**Request**. Going through the records that follow, please count the lines with "Abogados" in them and give only the count.
━━━━━ Entries provided ━━━━━
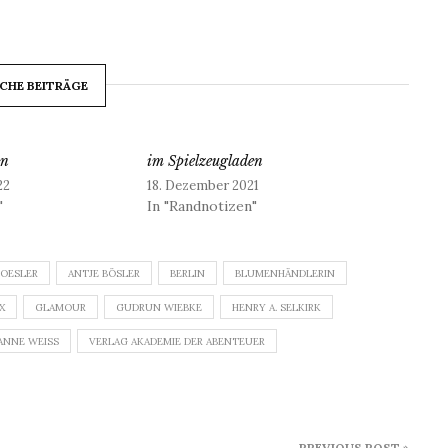
CHE BEITRÄGE
on
im Spielzeugladen
22
18. Dezember 2021
"
In "Randnotizen"
BOESLER
ANTJE BÖSLER
BERLIN
BLUMENHÄNDLERIN
X
GLAMOUR
GUDRUN WIEBKE
HENRY A. SELKIRK
ANNE WEISS
VERLAG AKADEMIE DER ABENTEUER
PREVIOUS POST »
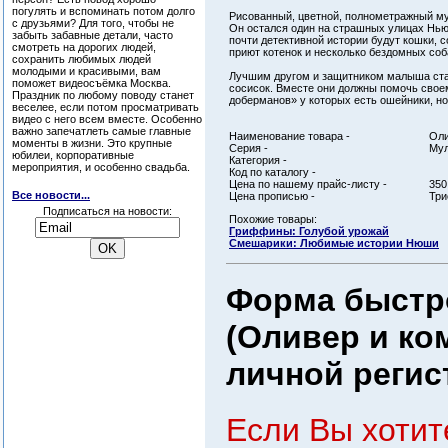
погулять и вспоминать потом долго
Рисованный, цветной, полнометражный мул
с друзьями? Для того, чтобы не
Он остался один на страшных улицах Нью-
забыть забавные детали, часто
почти детективной истории будут кошки, с
смотреть на дорогих людей,
приют котенок и несколько бездомных соб
сохранить любимых людей
молодыми и красивыми, вам
Лучшим другом и защитником малыша ста
поможет видеосъёмка Москва.
сосисок. Вместе они должны помочь своем
Праздник по любому поводу станет
доберманов» у которых еcть ошейники, но
веселее, если потом просматривать
видео с него всем вместе. Особенно
важно запечатлеть самые главные
Наименование товара -
Оли
моменты в жизни. Это крупные
Серия -
Мул
юбилеи, корпоративные
Категория -
мероприятия, и особенно свадьба.
Код по каталогу -
Цена по нашему прайс-листу -
350
Все новости...
Цена прописью -
Три
Подписаться на новости:
Похожие товары:
Гриффины: Голубой урожай
Смешарики: Любимые истории Нюши
Форма быстро
(Оливер и ко
личной регис
Если Вы хотит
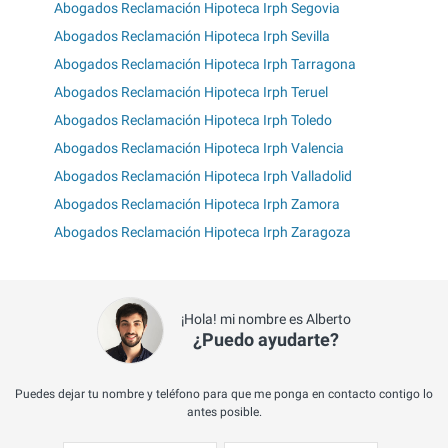
Abogados Reclamación Hipoteca Irph Segovia
Abogados Reclamación Hipoteca Irph Sevilla
Abogados Reclamación Hipoteca Irph Tarragona
Abogados Reclamación Hipoteca Irph Teruel
Abogados Reclamación Hipoteca Irph Toledo
Abogados Reclamación Hipoteca Irph Valencia
Abogados Reclamación Hipoteca Irph Valladolid
Abogados Reclamación Hipoteca Irph Zamora
Abogados Reclamación Hipoteca Irph Zaragoza
¡Hola! mi nombre es Alberto
¿Puedo ayudarte?
Puedes dejar tu nombre y teléfono para que me ponga en contacto contigo lo
antes posible.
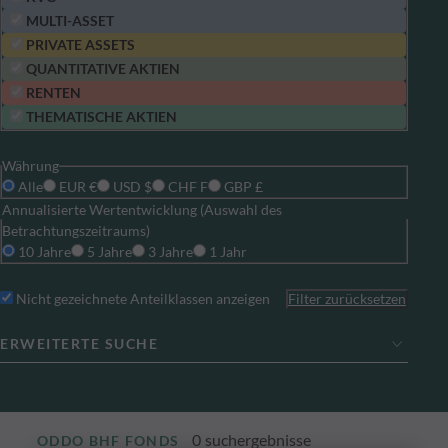
MULTI-ASSET
PRIVATE ASSETS
QUANTITATIVE AKTIEN
RENTEN
THEMATISCHE AKTIEN
Währung
Alle
EUR €
USD $
CHF F
GBP £
Annualisierte Wertentwicklung (Auswahl des
Betrachtungszeitraums)
10 Jahre
5 Jahre
3 Jahre
1 Jahr
Nicht gezeichnete Anteilklassen anzeigen
Filter zurücksetzen
ERWEITERTE SUCHE
0
suchergebnisse
ODDO BHF FONDS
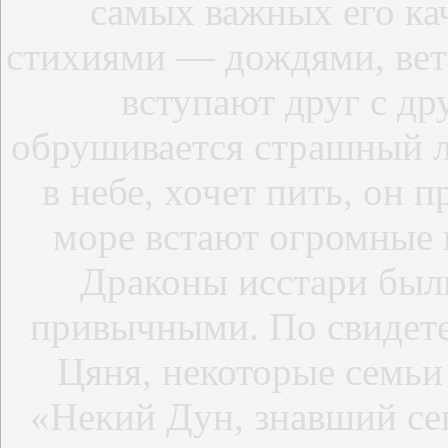
самых важных его ка
стихиями — дождями, вет
вступают друг с др
обрушивается страшный ли
в небе, хочет пить, он п
море встают огромные 
Драконы исстари был
привычными. По свидете
Цяня, некоторые семьи
«Некий Дун, знавший се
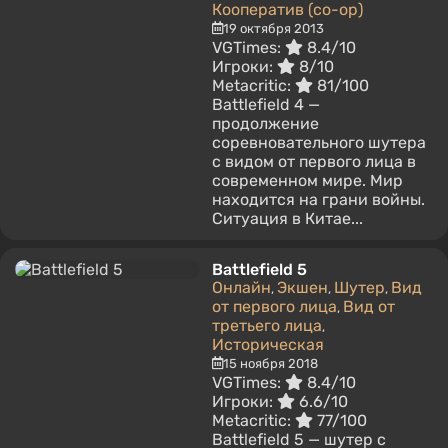
Кооператив (co-op)
19 октября 2013
VGTimes:
8.4/10
Игроки:
8/10
Metacritic:
81/100
Battlefield 4 —
продолжение
соревновательного шутера
с видом от первого лица в
современном мире. Мир
находится на грани войны.
Ситуация в Китае...
Battlefield 5
Онлайн
Экшен
Шутер
Вид
,
,
,
от первого лица
Вид от
,
третьего лица
,
Историческая
15 ноября 2018
VGTimes:
8.4/10
Игроки:
6.6/10
Metacritic:
77/100
Battlefield 5 — шутер с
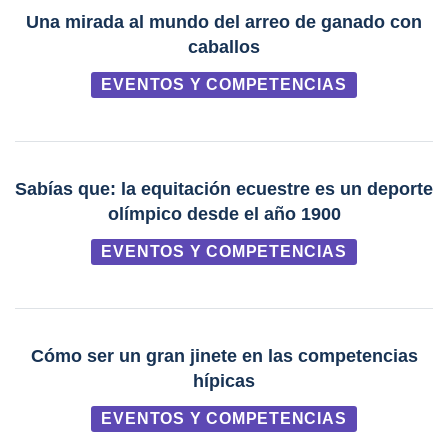
Una mirada al mundo del arreo de ganado con
caballos
EVENTOS Y COMPETENCIAS
Sabías que: la equitación ecuestre es un deporte
olímpico desde el año 1900
EVENTOS Y COMPETENCIAS
Cómo ser un gran jinete en las competencias
hípicas
EVENTOS Y COMPETENCIAS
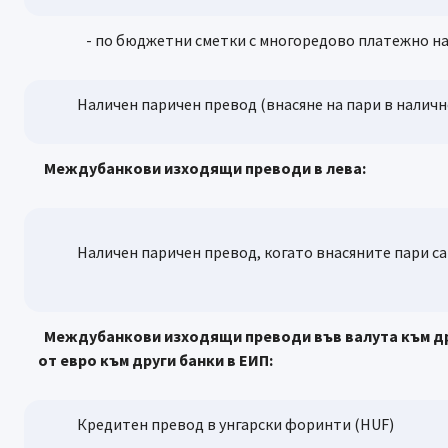
- по бюджетни сметки с многоредово платежно нар
Наличен паричен превод (внасяне на пари в наличност
Междубанкови изходящи преводи в лева:
Наличен паричен превод, когато внасяните пари са 
Междубанкови изходящи преводи във валута към дру
от евро към други банки в ЕИП:
Кредитен превод в унгарски форинти (HUF)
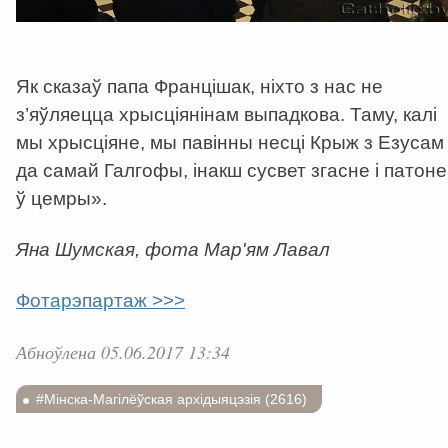
Як сказаў папа Францішак, ніхто з нас не
з’яўляецца хрысціянінам выпадкова. Таму, калі
мы хрысціяне, мы павінны несці Крыж з Езусам
да самай Галгофы, інакш сусвет згасне і патоне
ў цемры».
Яна Шумская, фота Мар'ям Лавал
Фотарэпартаж >>>
Абноўлена 05.06.2017 13:34
#Мінска-Магілёўская архідыяцэзія (2616)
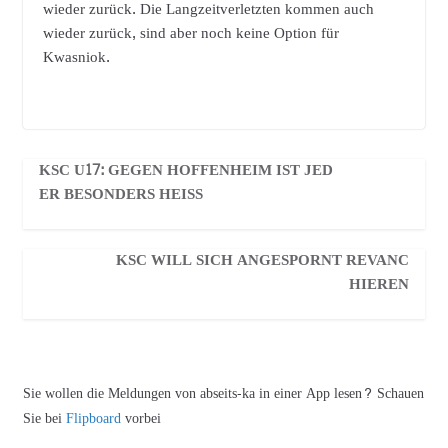
wieder zurück. Die Langzeitverletzten kommen auch
wieder zurück, sind aber noch keine Option für
Kwasniok.
KSC U17: GEGEN HOFFENHEIM IST JED
ER BESONDERS HEISS
KSC WILL SICH ANGESPORNT REVANC
HIEREN
Sie wollen die Meldungen von abseits-ka in einer App lesen? Schauen
Sie bei
Flipboard
vorbei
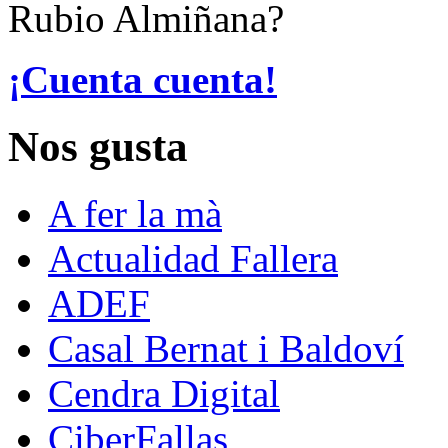
Rubio Almiñana?
¡Cuenta cuenta!
Nos gusta
A fer la mà
Actualidad Fallera
ADEF
Casal Bernat i Baldoví
Cendra Digital
CiberFallas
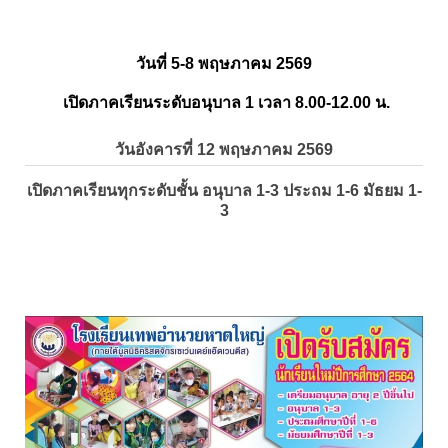
วันที่ 5-8 พฤษภาคม 2569
เปิดภาคเรียนระดับอนุบาล 1 เวลา 8.00-12.00 น.
วันอังคารที่ 12 พฤษภาคม 2569
เปิดภาคเรียนทุกระดับชั้น อนุบาล 1-3 ประถม 1-6 มัธยม 1-
3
━━━━━
**Written solution**. 9